Das jedoch lässt uns kalt, denn wir wollen schließlich Vorbilder sein und vor allem ein Vorreiter, dem anderen – in Ehrfurcht erstarrend vor unserer moralischen Überlegenheit – beschämt folgen werden. Irgendwann. Vielleicht. Waffen können wir bis auf Weiteres ja im Ausland kaufen.

So wie Energie, auch da sind wir bekanntlich globale Vorreiter, dem die übrigen Nationen schon bald hinterher traben werden. Ganz bestimmt. Oder sollte man ehrlicherweise sagen: Hoffentlich lieber nicht?

Ob und wie sich das Ende der Pipeline Nord Stream 2 auf unsere Energieversorgung im kommenden Winter 2022/23 auswirken wird, wissen wir noch nicht. Trotzdem sind wir eifrig bemüht, unseren Strombedarf steil nach oben zu treiben. Selbst die Stahlindustrie soll auf Strombetrieb umgestellt werden.

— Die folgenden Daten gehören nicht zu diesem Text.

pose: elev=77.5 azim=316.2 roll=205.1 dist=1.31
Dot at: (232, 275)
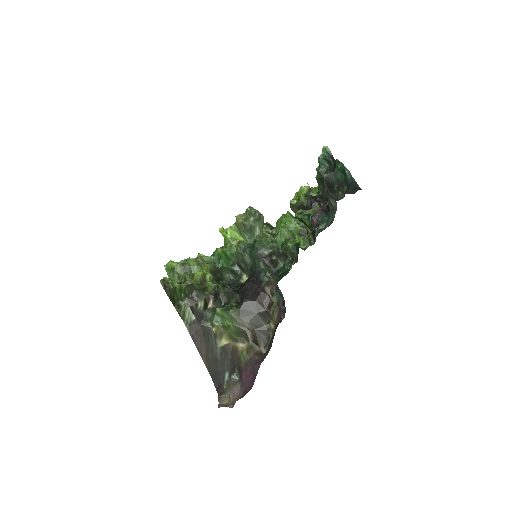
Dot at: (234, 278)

Allein das ThyssenKrupp-Werk in Duisburg benötigt dann viereinhalb Mal so viel Strom wie ganz Hamburg. Mal sehen, wo der dann herkommt.

Na, ist doch klar: Aus französischen Atom- und polnischen Kohlekraftwerken. Ja, aber was, wenn die unserem „Vorbild“ tatsächlich hinterherlaufen und ebenfalls von Knall auf Fall „dekarbonisieren“? Daran hatte offenbar niemand so richtig gedacht. Doch erleichtert stellen wir fest, dass die Nachbarn nicht daran denken, dem leuchtenden deutschen Klimaschutz-Idol nachzueifern. So sind wir noch mal davongekommen.

Dass wir diesen Winter nicht einmal frieren müssen, wenn die Russen das Gas über Nacht ganz abstellen, führen Experten übrigens auf den Klimawandel zurück: Der habe uns den milden Winter beschert, der unsere Gasreserven geschont hat. Wenn dieser Wandel menschgemacht ist, müssen wir den „altem Umweltsäuen“ also richtig dankbar sein, oder nicht?

Fassen wir zusammen: Unsere pazifistische Moral können wir uns nur leisten, weil die Amis, die größten Waffenexporteure der Welt, unsere Sicherheit garantieren, wie es heißt. Unsere vorbildliche Klimapolitik funktioniert nur, weil unsere Nachbarn auf Kohle und Atom setzen. Erkennen Sie das Muster? Auch der Sozialismus konnte nur funktionieren, solange es genügend Kapitalisten gab, die hinreichend Kapital zur Verfügung gestellt haben, damit es weiterging. Indes: Irgendwann ist der rote Treck trotzdem im Graben der Geschichte gelandet. Und wir werden immer schneller.